_EXERCISE INSTRUCTIONS_
Starting at the line that holds "BESCHRIJVING" and stopping at the line that holds "ervoor dat de", restate the records below word for word, with both of those lines included.
----------
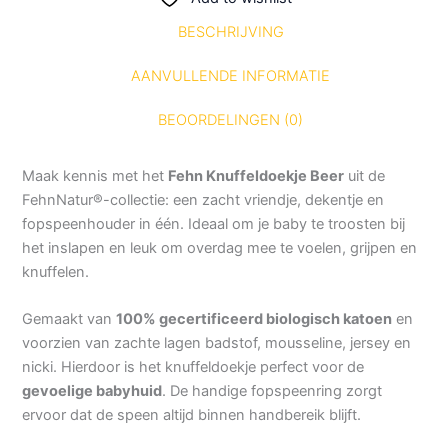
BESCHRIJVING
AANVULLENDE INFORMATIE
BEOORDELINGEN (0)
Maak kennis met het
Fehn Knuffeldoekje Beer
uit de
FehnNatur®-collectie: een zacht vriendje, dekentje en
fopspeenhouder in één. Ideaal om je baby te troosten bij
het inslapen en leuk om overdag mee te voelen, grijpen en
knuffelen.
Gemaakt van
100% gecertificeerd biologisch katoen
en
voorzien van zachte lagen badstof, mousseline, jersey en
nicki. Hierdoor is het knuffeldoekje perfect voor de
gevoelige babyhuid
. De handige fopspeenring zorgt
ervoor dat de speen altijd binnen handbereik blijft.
----------
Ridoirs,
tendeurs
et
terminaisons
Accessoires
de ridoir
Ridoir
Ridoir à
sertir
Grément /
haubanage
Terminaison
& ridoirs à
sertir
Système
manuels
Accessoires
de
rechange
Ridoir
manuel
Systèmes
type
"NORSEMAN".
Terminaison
----------
_RESPONSE_
BESCHRIJVING
AANVULLENDE INFORMATIE
BEOORDELINGEN (0)
Maak kennis met het
Fehn Knuffeldoekje Beer
uit de
FehnNatur®-collectie: een zacht vriendje, dekentje en
fopspeenhouder in één. Ideaal om je baby te troosten bij
het inslapen en leuk om overdag mee te voelen, grijpen en
knuffelen.
Gemaakt van
100% gecertificeerd biologisch katoen
en
voorzien van zachte lagen badstof, mousseline, jersey en
nicki. Hierdoor is het knuffeldoekje perfect voor de
gevoelige babyhuid
. De handige fopspeenring zorgt
ervoor dat de speen altijd binnen handbereik blijft.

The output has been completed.